This week we’ve got a bit of a deceptive problem that’s very easy to understand but tricky to execute in SQL.
You will find your setup code here
create or replace table testing_data(id int autoincrement start 1 increment 1, product string, stock_amount int,date_of_check date);
insert into testing_data (product,stock_amount,date_of_check) values ('Superhero capes',1,'2022-01-01');
insert into testing_data (product,stock_amount,date_of_check) values ('Superhero capes',2,'2022-01-02');
insert into testing_data (product,stock_amount,date_of_check) values ('Superhero capes',NULL,'2022-02-01');
insert into testing_data (product,stock_amount,date_of_check) values ('Superhero capes',NULL,'2022-03-01');
insert into testing_data (product,stock_amount,date_of_check) values ('Superhero masks',5,'2022-01-01');
insert into testing_data (product,stock_amount,date_of_check) values ('Superhero masks',NULL,'2022-02-13');
insert into testing_data (product,stock_amount,date_of_check) values ('Superhero pants',6,'2022-01-01');
insert into testing_data (product,stock_amount,date_of_check) values ('Superhero pants',NULL,'2022-01-01');
insert into testing_data (product,stock_amount,date_of_check) values ('Superhero pants',3,'2022-04-01');
insert into testing_data (product,stock_amount,date_of_check) values ('Superhero pants',2,'2022-07-01');
insert into testing_data (product,stock_amount,date_of_check) values ('Superhero pants',NULL,'2022-01-01');
insert into testing_data (product,stock_amount,date_of_check) values ('Superhero pants',3,'2022-05-01');
insert into testing_data (product,stock_amount,date_of_check) values ('Superhero pants',NULL,'2022-10-01');
insert into testing_data (product,stock_amount,date_of_check) values ('Superhero masks',10,'2022-11-01');
insert into testing_data (product,stock_amount,date_of_check) values ('Superhero masks',NULL,'2022-02-14');
insert into testing_data (product,stock_amount,date_of_check) values ('Superhero masks',NULL,'2022-02-15');
insert into testing_data (product,stock_amount,date_of_check) values ('Superhero masks',NULL,'2022-02-13');
Everyone has received data in the past that’s been perfectly legible for normal humans but useless for machines, a prime example of this is the following dataset from Superhero Inc. :
The inventory management has been a bit spotty with irregular checks on different dates, and an inventory system that can really use some TLC.
We can easily extrapolate that the stock amount hasn’t been filled out because it hasn’t changed and that the previous value that HAS been filled out still applies.
Translating this into SQL however, is your challenge for today.
We would like to transform the above column, into the following :
We secretly know that Snowflake has a way to do this a bit more easily in comparison to other systems so if you REALLY want to challenge yourself, you can try to do it without any Snowflake-specific tools.
Remember if you want to participate:
- Sign up as a member of Frosty Friday.

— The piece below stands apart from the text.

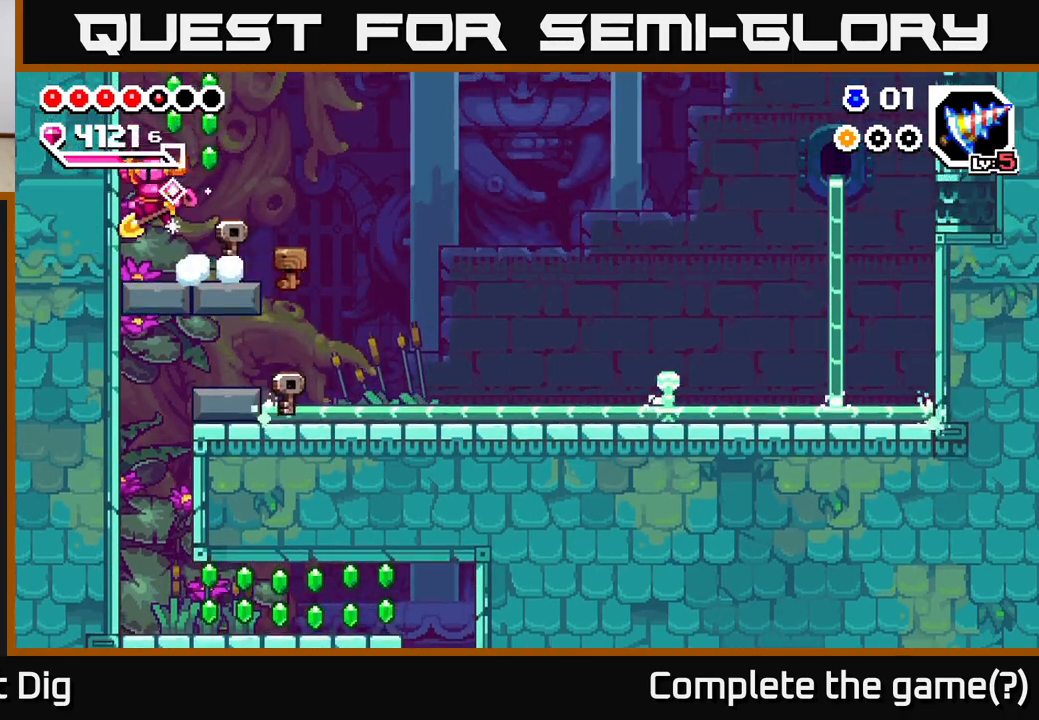
{"buttons": ["DPAD_RIGHT"], "right_stick": "center", "events": [[33, "DPAD_LEFT", "up"], [117, "DPAD_RIGHT", "down"], [433, "A", "up"]]}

You can do this by clicking on the sidebar, and then going to ‘REGISTER‘ (note joining our mailing list does not give you a Frosty Friday account)
- Post your code to GitHub and make it publicly available (Check out our guide if you don’t know how to here)
- Post the URL in the comments of the challenge.
You can also sign up to our mailing list below.
This reminds me of how much I appreciate Snowflake improvements 🙂
Solution URL – https://github.com/mateusz-kmon/frostyfridaychallenges/blob/main/w13.sql
I enjoyed that, but since I’ve spent most of my career in Snowflake so I’m not actually sure which of my two solutions leverage any special Snowflake things. Hopefully one of them counts!
I’m also not sure about my second answer. I’ve taken advantage of how the IDs don’t seem to have any impact on the table, since there’s never a case where two populated records for a product have the same date but different stock amounts.
I know how I’d tweak it if the IDs were different, but it’s not an issue with my first answer anyway ^^
This is my solution using the last_value() function, which I believe was invented for these types of problems. I see it frequently used to fill exchange rate tables: when an exchange rate is not available for a given day, then take the last known exchange rate.
I’m glad I didn’t give up after my horrendous brute-force-ish approach
Created the base table, then used lag for getting the previous value
https://github.com/dsmdavid/frostyfridays-sf/blob/main/models/challenge_13_02.sql
Learnt something new about the lag function being able to ignore null values so easily!
Tried the intermediate challenge as well and took a little while to get my head round it at first, but got there in the end.
Snowflake way was the easy way, but the first alternative approach, which I did in the same way as I would have done it in Oracle (using sub-queries), didn’t work in the same way, so I must admit that I checked other’s solutions for ideas and restructured my alternative solution so that it works…
Nice one!
My solution
Pretty straight forward with window function.